Deux jours plus tard, les eaux baissent à peine. Arnulphe, Basile, Hugues de Fer et quelques Camarguais de Psalmodie m’accompagnent pour une reconnaissance. La route est difficile, les chemins noyés par la crue. Les hommes parlent peu, concentrés sur leur équilibre sur les étendues boueuses. Les rudes gardiens de troupeaux sont plus à l'aise que les chevaliers dans ce marécage qui est leur quotidien.

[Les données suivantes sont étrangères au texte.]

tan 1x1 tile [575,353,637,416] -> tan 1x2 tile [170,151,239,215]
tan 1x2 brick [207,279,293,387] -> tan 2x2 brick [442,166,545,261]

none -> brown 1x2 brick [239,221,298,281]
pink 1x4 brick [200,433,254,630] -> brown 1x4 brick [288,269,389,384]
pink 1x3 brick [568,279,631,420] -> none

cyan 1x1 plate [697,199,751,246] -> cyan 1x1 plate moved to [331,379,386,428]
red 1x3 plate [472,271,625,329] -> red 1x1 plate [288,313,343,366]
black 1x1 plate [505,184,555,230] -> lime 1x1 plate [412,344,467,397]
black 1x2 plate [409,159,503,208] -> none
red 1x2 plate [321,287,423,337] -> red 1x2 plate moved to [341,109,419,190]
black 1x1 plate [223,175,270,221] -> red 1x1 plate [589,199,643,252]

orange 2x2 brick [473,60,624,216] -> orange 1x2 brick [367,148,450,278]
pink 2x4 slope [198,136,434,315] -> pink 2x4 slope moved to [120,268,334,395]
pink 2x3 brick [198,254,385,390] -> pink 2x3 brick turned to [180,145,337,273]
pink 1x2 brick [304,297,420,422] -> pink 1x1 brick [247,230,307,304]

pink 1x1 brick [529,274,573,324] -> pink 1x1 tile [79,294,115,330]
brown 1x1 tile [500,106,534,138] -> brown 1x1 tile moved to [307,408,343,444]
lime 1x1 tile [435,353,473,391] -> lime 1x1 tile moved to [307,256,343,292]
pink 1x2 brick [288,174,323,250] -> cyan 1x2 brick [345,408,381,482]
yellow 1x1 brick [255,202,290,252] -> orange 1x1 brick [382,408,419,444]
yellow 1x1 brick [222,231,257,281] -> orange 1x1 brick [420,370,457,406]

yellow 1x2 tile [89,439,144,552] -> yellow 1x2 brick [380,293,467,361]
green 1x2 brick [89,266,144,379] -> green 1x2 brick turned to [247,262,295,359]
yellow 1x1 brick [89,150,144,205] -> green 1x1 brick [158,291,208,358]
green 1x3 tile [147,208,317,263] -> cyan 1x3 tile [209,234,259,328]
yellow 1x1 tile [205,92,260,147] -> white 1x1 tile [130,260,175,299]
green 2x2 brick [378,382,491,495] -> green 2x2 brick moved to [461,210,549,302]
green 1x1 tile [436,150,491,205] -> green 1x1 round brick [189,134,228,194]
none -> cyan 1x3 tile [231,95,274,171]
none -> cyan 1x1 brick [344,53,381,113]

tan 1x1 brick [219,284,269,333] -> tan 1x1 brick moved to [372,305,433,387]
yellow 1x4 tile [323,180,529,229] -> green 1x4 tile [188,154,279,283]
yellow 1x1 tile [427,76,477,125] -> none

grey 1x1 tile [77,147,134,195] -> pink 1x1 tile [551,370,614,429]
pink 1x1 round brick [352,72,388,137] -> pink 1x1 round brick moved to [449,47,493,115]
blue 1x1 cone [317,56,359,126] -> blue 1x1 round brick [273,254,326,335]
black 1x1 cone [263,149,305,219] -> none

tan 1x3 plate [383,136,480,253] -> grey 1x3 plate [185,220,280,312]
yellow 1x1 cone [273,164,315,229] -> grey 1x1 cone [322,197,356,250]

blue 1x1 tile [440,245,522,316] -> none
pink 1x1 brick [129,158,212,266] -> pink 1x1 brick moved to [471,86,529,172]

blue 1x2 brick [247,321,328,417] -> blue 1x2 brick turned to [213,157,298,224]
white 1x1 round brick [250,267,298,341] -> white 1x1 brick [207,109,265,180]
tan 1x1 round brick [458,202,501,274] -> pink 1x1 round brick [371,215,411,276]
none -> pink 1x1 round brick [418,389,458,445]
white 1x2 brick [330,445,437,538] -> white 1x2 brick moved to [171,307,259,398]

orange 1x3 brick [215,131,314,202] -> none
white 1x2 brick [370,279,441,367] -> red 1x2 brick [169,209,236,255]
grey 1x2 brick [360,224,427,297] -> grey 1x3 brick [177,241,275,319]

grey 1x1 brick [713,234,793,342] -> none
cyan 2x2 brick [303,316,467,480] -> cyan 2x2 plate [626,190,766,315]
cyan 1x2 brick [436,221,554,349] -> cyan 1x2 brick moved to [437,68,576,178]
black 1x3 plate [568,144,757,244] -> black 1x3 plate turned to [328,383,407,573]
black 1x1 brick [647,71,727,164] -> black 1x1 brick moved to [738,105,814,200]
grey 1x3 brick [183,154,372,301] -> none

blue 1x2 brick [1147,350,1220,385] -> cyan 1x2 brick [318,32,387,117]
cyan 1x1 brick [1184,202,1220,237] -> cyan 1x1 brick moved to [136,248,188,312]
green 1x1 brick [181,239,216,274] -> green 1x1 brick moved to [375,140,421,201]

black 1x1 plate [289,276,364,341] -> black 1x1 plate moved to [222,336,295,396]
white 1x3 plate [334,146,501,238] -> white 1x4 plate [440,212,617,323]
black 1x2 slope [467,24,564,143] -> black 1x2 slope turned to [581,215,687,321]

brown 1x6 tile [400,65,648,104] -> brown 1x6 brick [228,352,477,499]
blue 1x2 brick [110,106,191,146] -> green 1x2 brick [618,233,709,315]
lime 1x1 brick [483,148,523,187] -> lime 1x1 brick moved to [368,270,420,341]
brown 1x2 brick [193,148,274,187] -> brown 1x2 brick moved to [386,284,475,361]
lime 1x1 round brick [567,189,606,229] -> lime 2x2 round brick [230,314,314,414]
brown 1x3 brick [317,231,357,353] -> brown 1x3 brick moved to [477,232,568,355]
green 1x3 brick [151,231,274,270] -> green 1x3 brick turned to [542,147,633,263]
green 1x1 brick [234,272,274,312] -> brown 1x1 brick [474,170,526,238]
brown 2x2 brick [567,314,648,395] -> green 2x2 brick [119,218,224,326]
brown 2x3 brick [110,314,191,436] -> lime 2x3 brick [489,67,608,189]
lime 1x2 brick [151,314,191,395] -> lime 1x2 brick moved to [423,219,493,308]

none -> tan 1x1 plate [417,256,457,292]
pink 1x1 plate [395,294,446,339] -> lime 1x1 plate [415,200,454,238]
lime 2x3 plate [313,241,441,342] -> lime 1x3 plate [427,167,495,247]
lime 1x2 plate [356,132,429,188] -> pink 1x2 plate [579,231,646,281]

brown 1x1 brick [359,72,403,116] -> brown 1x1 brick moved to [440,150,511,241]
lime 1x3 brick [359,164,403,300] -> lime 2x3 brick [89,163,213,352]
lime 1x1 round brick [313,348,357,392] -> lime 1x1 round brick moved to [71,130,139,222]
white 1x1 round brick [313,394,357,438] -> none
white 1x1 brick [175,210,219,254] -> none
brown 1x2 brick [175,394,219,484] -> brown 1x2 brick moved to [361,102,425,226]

Alors que nous approchons d’un petit village, des cris nous parviennent. Les Sarrasins sont revenus. Profitant de la crue, ils ont remonté le fleuve avec de lourds bateaux de mer. Le village est en proie aux flammes, les habitants tentant de fuir ou de se cacher.
« Par la croix, ils osent encore ! » rugit Arnulphe, dégainant son épée.
Je l’arrête d’un geste. « Pas de folie. Nous sommes trop peu nombreux. Observons et rapportons.»
Les Sarrasins pillent avec une précision redoutable, embarquant des vivres, du bois et même des bétail. Heureusement, cette fois, ils n'enlèvent pas nos gens. Leur chef, un homme à l’allure imposante, donne des ordres en arabe, et je le vois faire lâcher un pillard tirant une femme par les cheveux. Ses hommes obéissent avec discipline.
« Ils sont bien organisés,» murmure Basile.
« Trop organisés. Ce n’est pas une simple razzia, c’est un avertissement. Ils préparent quelque chose de plus grand. S'ils pensaient repartir vite, ils prendraient des esclaves comme à leur habitude.»
Nous restons cachés jusqu’à leur départ, puis nous aidons les survivants du mieux que nous pouvons. Mais le constat est clair : la menace sarrasine est bien réelle, et elle exige une réponse rapide. Ces hommes n'ont pas rembarqué. Ils faisaient des provisions pour s'installer et ne voulaient pas de bouches inutiles.
En retournant à Fos, je sens la tension monter parmi mes hommes. La crue complique nos mouvements, les factions internes divisent nos alliés, et les ennemis profitent de chaque faiblesse. Pourtant, je sais que nous devons tenir bon. La survie de notre terre en dépend.